Beyond the Classroom

Patricia Pickett ’82 APR

from Spring 2018

While words like “innovation” and “entrepreneurship” are most often associated with the business world, they have also found their place nestled in Suite 200 of Atherton Union. 

That is the office occupied by the Office of Student Affairs and its newly appointed Vice President Frank Ross III. 

Since joining Butler less than a year ago, Ross has diligently researched the University’s culture, digging deep into student life at Butler in what he calls “a listening tour” of students, faculty, and staff. 

“I’ve been a Vice President at two previous institutions, but I’d be naïve to think because I’ve done this job before, I have all the answers,” he said. “This is a great area of opportunity to expand on my background of integrative learning. Student Affairs exists to support a university’s core mission of academics. I believe we can achieve that in innovative, collaborative partnerships throughout campus.” 

Indeed, Butler’s Office of Student Affairs is defined on the Butler website as, “Striving to integrate educational experiences into a campus setting with opportunities, challenges, and services that promote a student’s development as a total person. Whether it’s helping you find your place, get involved, or feel your best, our staff is happy to enrich your Butler experience beyond the classroom.” 

To Ross, those collaborations are all about approaching the whole student and every student. 

“We talk about a transformative experience, and I want to make sure we are including all students in that experience,” he said, pointing to conversations as diverse as “Tell me about the day of a typical first-year dance major?” to “How are commuter students making connections on campus?” “It’s all about understanding the culture as a whole at Butler,” Ross said. 

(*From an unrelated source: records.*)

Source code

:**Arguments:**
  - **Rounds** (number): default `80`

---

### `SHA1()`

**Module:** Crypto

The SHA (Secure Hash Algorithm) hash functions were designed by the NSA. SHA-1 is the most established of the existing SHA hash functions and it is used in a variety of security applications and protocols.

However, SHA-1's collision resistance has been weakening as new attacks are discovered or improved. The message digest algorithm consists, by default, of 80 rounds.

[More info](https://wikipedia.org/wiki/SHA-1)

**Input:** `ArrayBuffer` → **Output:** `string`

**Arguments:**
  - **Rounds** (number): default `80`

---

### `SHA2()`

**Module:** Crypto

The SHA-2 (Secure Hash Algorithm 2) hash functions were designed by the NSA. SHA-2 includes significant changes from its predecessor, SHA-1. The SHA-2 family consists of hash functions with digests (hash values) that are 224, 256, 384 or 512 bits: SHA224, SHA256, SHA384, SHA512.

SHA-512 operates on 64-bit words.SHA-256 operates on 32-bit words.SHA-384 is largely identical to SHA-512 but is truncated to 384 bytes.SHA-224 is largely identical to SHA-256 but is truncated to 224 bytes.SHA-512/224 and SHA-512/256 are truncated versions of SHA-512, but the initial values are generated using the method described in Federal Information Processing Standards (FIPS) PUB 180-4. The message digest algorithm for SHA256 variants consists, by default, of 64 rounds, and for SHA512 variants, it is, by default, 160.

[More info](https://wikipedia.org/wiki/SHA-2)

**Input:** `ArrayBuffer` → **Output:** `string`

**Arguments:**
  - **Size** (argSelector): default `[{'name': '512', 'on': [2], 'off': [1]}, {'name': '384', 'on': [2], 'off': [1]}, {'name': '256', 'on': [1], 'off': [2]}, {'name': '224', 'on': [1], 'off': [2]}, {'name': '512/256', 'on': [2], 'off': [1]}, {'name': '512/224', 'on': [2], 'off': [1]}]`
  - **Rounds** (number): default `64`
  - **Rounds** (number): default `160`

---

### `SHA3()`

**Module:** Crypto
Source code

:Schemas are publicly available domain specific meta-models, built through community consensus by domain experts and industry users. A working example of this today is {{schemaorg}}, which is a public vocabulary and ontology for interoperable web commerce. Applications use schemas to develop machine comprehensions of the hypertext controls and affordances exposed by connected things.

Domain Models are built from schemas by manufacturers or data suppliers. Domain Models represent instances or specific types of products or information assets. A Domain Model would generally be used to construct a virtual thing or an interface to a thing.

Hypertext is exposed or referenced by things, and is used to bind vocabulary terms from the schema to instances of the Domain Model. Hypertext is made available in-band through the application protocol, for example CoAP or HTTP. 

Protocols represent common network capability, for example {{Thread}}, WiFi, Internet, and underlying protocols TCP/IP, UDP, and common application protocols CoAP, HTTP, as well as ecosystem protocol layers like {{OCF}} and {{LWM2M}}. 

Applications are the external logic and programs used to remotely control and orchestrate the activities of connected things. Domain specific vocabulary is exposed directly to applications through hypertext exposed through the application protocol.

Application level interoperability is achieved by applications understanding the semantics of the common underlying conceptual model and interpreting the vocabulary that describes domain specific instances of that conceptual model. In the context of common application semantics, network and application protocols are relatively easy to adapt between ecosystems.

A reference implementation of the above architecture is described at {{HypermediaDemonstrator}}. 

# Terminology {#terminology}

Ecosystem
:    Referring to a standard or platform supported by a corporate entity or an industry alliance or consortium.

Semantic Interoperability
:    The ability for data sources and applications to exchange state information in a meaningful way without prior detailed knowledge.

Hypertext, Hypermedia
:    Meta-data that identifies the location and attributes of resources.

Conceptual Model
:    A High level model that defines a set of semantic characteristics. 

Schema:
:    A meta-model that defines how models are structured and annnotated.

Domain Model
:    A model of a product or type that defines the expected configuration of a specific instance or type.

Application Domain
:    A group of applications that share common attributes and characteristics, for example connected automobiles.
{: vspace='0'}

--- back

While Ross may be a long way from rural Southern Indiana where he was raised, those lessons of “scrappiness” — as he calls it — are evident. He’s not afraid to walk a different path, literally, admitting his comfortable office isn’t his favorite place to get things done. 

“I don’t feel particularly productive holed up in here,” he said motioning to the tree-lined sidewalk outside his window. “I have office hours in other buildings so 

“If we aren’t willing to articulate our own failures and how we can do better next time, how can we expect students to do the same? You can’t take students somewhere you can’t take yourself.” 

I can get to better know students and faculty. I find having walking meetings is a great way to break down barriers and allow people to think openly.” 

If Ross has an entrepreneurial calling card per se, it’s his dedication to encouraging a free flow of ideas. He identifies with the importance of failure in innovation and believes its integral to the mission of his office to embrace it as well. He recounts a “get to know you” exercise he conducted with Student Affairs leaders early in his days at Butler that sounds like a page out of the Fast Company playbook. 

“I asked them to answer three questions: 1) What did you do well last year? 2) Tell me something from your personal life you’re proud of, and 3) What was something you didn’t do well last year that you would call a failure? Failure is an important part of learning, as it is an important part of entrepreneurship,” he said. “If we aren’t willing to articulate our own failures and how we can do better next time, how can we expect students to do the same? You can’t take students somewhere you can’t take yourself.” 

Ross believes it’s the responsibility of a Student Affairs professional to nurture the willingness to try resilience in the face of failure within a safe and encouraging environment. “Our profession is grounded in theory—we know when to push and when to pull. We want students to learn from their experiences,” he said. 

While he harkens to the roots of his profession being traced all the way to 1636 at the founding of Harvard, he points to the incredible possibilities in the future, Frank Ross with studentsparticularly as it pertains to the digital space. “Social media has provided a great way to enhance access to students and a way for them to reach out to us,” he said. “Parents are able to engage with us via Twitter or Facebook Messenger. There’s no longer that 8-to- 5 limitation of office hours. Our students’ schedules are different. Responsiveness to students means reaching them where they are … and a great use of technology.” 

As Ross learns more about the inner workings of Butler’s culture, he will be instituting new programs and practices based on his findings as well as past experiences. He has been active in numerous leadership roles with NASPA, the leading association for the Student Affairs profession, including serving on its Board of Directors. That involvement has given him a front seat to innovative practices at institutions of higher education throughout the country. 

“What’s important to me as a professional is a commitment to emerging best practices. It’s not always about reinventing the wheel,” he said. “It doesn’t have to be universities just like Butler—there are both large research institutions and community colleges that are doing some great things in Student Affairs.” 

What’s the entrepreneurial bottom line on innovation for Ross? “Innovation and creativity should be at the heart of what we do in Student Affairs. It isn’t just trying new things. You have to stop saying “no” and instead, give your team the space and encouragement to share their good ideas.”